In het oeuvre van de hedendaagse componist John Tavener (1944-2013) speelt niet de katholieke, maar wel de Russisch-Orthodoxe religie een grote rol, vaak in combinatie met thema’s als eeuwigheid en oneindigheid. Een van zijn meest uitgevoerde werken is The Lamb uit 1982, een kerstcarol op tekst van William Blake. Tavener componeerde het werk voor de derde verjaardag van zijn neefje en stuurde het nadien op naar het Choir of King's College in Cambridge, voor uitvoering tijdens hun jaarlijkse Nine Lessons and Carols op kerstavond. De sobere en mystieke muziek leunt aan bij het minimalisme van Arvo Pärt (1935), en draagt bij tot het tijdloze karakter van dit korte werk.

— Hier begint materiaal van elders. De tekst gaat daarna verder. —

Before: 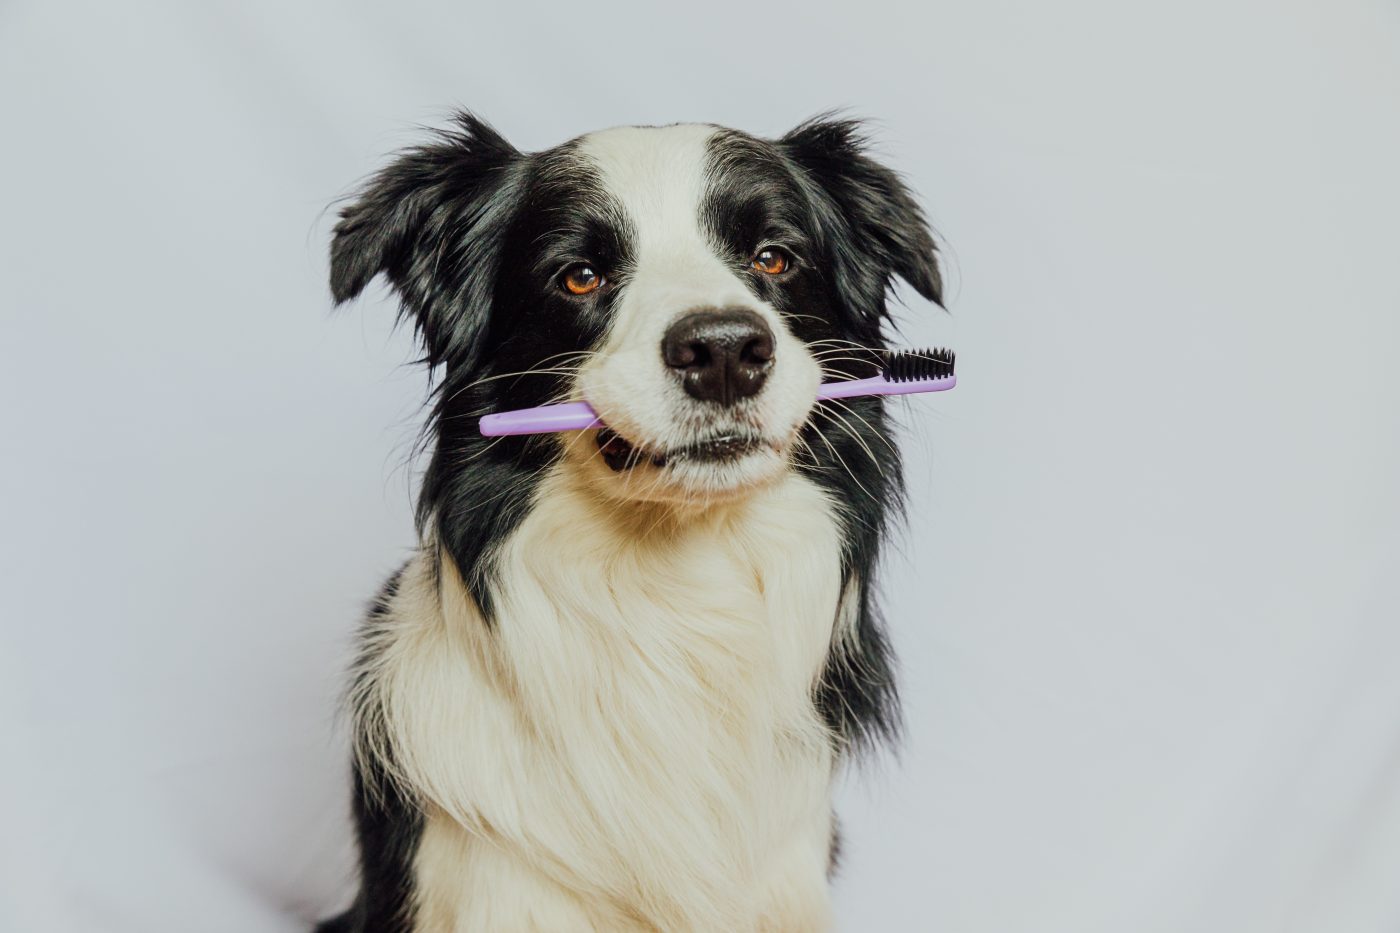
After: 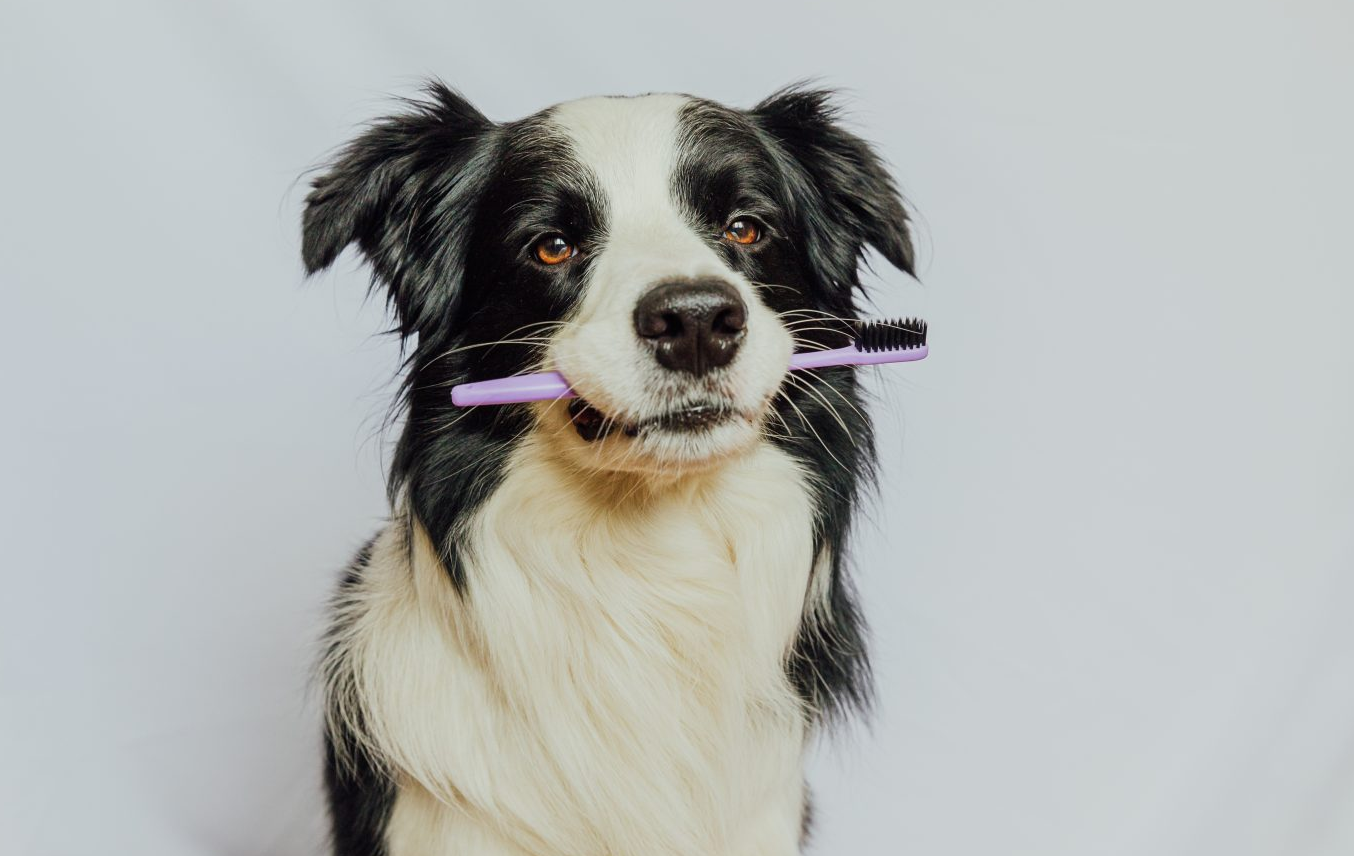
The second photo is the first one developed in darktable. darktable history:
crop: left 2.013%, top 3.274%, right 1.218%, bottom 4.902%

Minstens even populair is de koormuziek van Eric Whitacre (°1970). De Amerikaanse componist oogstte ook succes met zijn project Virtual Choir, waarmee hij via sociale media de brug slaat tussen zijn muziek en het hedendaagse publiek. Voor het eerste Virtual Choir project riep Whitacre zangers wereldwijd op om een video te posten terwijl ze een partij naar keuze uit zijn compositie Lux Aurumque zongen. Daarbij konden ze een opname volgen waarbij Whitacre zelf het stuk dirigeerde. De 185 inzendingen werden één unieke video, die al meer dan een miljoen keer bekeken werd. Lux Aurumque (licht en goud) is een eendelige koorcompositie, gebaseerd op een gedicht van Edward Esch en naar het Latijn vertaald door Charles Anthony Silvestri. Het werk, dat eigenlijk bedoeld is voor Kerst, gaat over de engelen die de nieuwgeborene zachtjes toezingen.

Tussen traditie en vernieuwing

De Estse componist Veljo Tormis (1930-2017) moest het qua populariteit lange tijd afleggen tegen zijn tijd- en landgenoot Pärt. Zijn belangrijkste verwezenlijking is de integratie van oude Estse volksliederen in de hedendaagse zangcultuur. Dat deed Tormis onder andere door ze op te nemen in schoolboeken, tal van lezingen te geven en door honderden liederen van arrangementen te voorzien. Zijn Four Estonian Lullabies uit 1989 zijn hier een sprekend voorbeeld van.

En zo mondt dit kerstprogramma zachtjes uit in de traditionele kerstcarols; de ene al wat bekender dan de andere. Eentje om mee te neuriën is Jan Sandströms hedendaagse zetting van Michael Praetorius’ Es ist ein Ros Entsprungen.